The current Senate proposal would provide $4.215 billion to NOAA, which is $137 million more than the FY 2007 enacted level, slightly more than the House level of $4 billion and $405 million over the President’s budget request. Within this funding, $636 million would be provided to the National Ocean Service; $927 million to the National Weather Service, $765 million to the National Marine Fisheries Service; $1 billion for satellite programs, and $439 million for research. The committee also allotted $795 million for the recommendations set forth by the Joint Ocean Commission Initiative.
As reported in the 25 June 2007 AIBS Public Policy Report, the Senate Appropriations Subcommittee on Interior, Environment, and Related Agencies would provide $7.77 billion to the Environmental Protection Agency (EPA). The appropriations legislation includes language directing $2 million to be used to reopen five EPA libraries that the Administration has closed. The House is presently recommending $8.066 billion for the agency.
The American Institute of Biological Sciences (AIBS) anticipates hiring (contingent upon the expected receipt of federal grant funds) an individual with experience working at the interface of science, communications, and public policy to serve as a Public Affairs Representative (PAR). The PAR will be a full-time AIBS employee, reporting to the AIBS Director of Public Policy.
For more information about this position, including application procedures, go to http://www.aibs.org/classifieds/aibspositionsavailable.html#3657
In the July/August issue of BioScience, freelance writer Noreen Parks reports on the ramifications of continued budget cuts for the National Wildlife Refuge System.

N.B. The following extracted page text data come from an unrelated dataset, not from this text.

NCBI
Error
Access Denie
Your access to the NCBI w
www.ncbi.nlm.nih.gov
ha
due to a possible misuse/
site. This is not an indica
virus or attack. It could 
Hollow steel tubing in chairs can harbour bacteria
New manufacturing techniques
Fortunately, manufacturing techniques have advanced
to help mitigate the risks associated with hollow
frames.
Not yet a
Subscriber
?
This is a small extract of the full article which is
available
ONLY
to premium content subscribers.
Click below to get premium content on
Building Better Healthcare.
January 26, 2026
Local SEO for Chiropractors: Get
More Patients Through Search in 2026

An excerpt from the article follows:
There’s no other wildlife conservation network like it in the world—547 reserves covering nearly 100 million acres (40.5 million hectares) of wetlands, forests, grasslands, islands, and deserts that support thousands of plant and animal species, including 260 listed as endangered or threatened. Once a crown jewel of our national heritage, now the National Wildlife Refuge (NWR) system itself is under threat because of severe budget shortfalls, dwindling personnel numbers, and a staggering backlog in maintenance and operations. For years, refuge managers have tightened their belts and made do with less, and now some observers fear that a hundred years’ worth of conservation efforts are crumbling.
Michael Woodbridge, of the National Wildlife Refuge Association, testified before a House of Representatives subcommittee on 20 July 2006 that, on average, the refuges get less than $4 per acre ($10 per hectare) to manage and restore essential wildlife habitat, conduct research and monitoring, maintain facilities and equipment, and oversee recreational and educational activities for their 40 million-plus annual visitors. Funding for the refuge system within the US Fish and Wildlife Service (USFWS) budget has in recent years approached only about $400 million, a figure well below the amount refuge advocates believe adequate. At the same time, USFWS estimates show that operations costs such as salaries, fuel, and supplies are inflating by roughly $15 million a year, says USFWS spokesman David Eisenhauer. “Unfortunately, it appears these tight budgets are not going away soon,” he adds.
One dire consequence of the budget shortfalls has been the steady erosion in staff. By 2009, 565 positions—including 475 permanent field staff—will be eliminated, according to Eisenhauer. The number of unstaffed refuges will increase from 188 in 2004 to 221 in 2009, when they will make up 40 percent of all refuges. In the Pacific region alone, the reductions will eliminate almost a quarter of the positions held by biologists at the refuges, and only six full-time law enforcement staff will remain to cover the region’s 64 refuges.